Research and Advances
Artificial Intelligence and Machine Learning What UML should be

Evolution, Not Revolution

Any consideration of altering UML must account for its current user base and its potential role as the keystone of a new model-based method of software development.
Posted
  1. Article
  2. Conclusion
  3. Authors

Since its introduction by the Object Management Group in 1997, the Unified Modeling Language has been adopted by both practitioners and researchers at a rate exceeding even OMG’s most optimistic predictions. This popularity has confirmed the genuine need for such a standard to serve as a communication medium for both humans and software tools. However, the same forces have also created strong pressure to improve the effectiveness of UML and provide it with a multitude of new features.

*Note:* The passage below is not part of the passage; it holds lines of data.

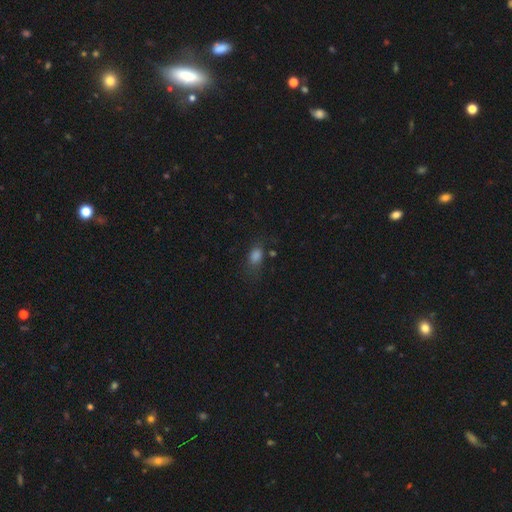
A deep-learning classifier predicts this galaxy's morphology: Q: Smooth or featured?
A: smooth (71%); runner-up: star or artifact (20%)
Q: How rounded?
A: in between (72%); runner-up: round (22%)
Q: Merging?
A: none (64%); runner-up: minor disturbance (20%)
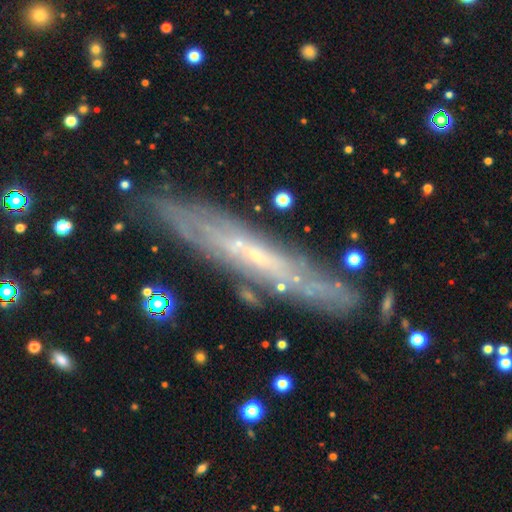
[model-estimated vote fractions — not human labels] This appears to be a featured or disk galaxy (72%) viewed edge-on (64%). Merging: none (83%).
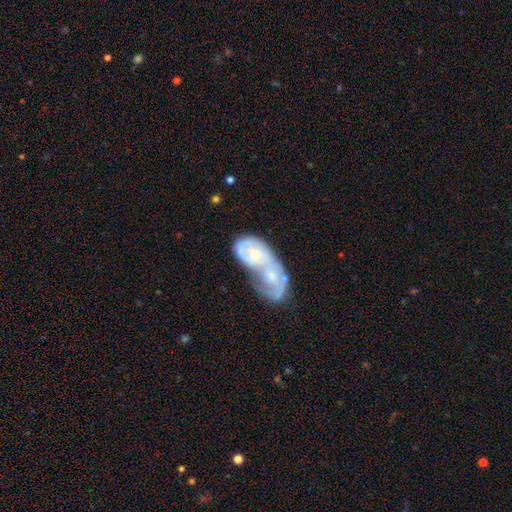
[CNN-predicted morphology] A featured or disk galaxy (62%) with no bar (77%), spiral arms (60%) and a small central bulge (45%).

Vote fractions:
- Smooth or featured? featured or disk: 62% / smooth: 32% / star or artifact: 6%
- Edge-on disk? no: 96% / yes: 4%
- Bar? no: 77% / weak: 19% / strong: 4%
- Spiral arms? yes: 60% / no: 40%
- Bulge size? small: 45% / moderate: 41% / none: 8% / large: 4% / dominant: 2%
- Merging? merger: 80% / major disturbance: 8% / none: 7% / minor disturbance: 5%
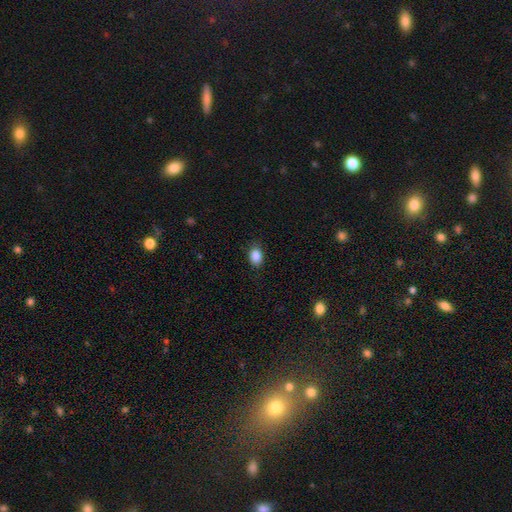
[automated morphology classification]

To specify what the next major release of UML should look like, we first need a clear understanding of its purpose. UML was conceived as a general-purpose language for modeling object-oriented software applications. The reason we construct models of systems, whether of software or of buildings, is the same: to understand the suitability of a proposed solution before going to the trouble and expense of actually constructing it. As the complexity of software programs increases, challenging our comprehension, the need for modeling software becomes more apparent and more compelling.

To serve its purpose, a modeling language has to allow concise expression of the essential aspects of the software system being designed while omitting irrelevant detail. The basic constructs provided by the language must map closely to the problem domain. In contrast, programming languages, including those classified as "high level," such as C++ and Java, tend to be much closer to the underlying computing technology. In a sense, the distinction between modeling and programming languages is similar to the distinction between assembly and programming languages; it represents a further abstraction step away from the underlying implementation technology. This suggests the possibility of "programming" our applications using modeling languages instead of programming languages.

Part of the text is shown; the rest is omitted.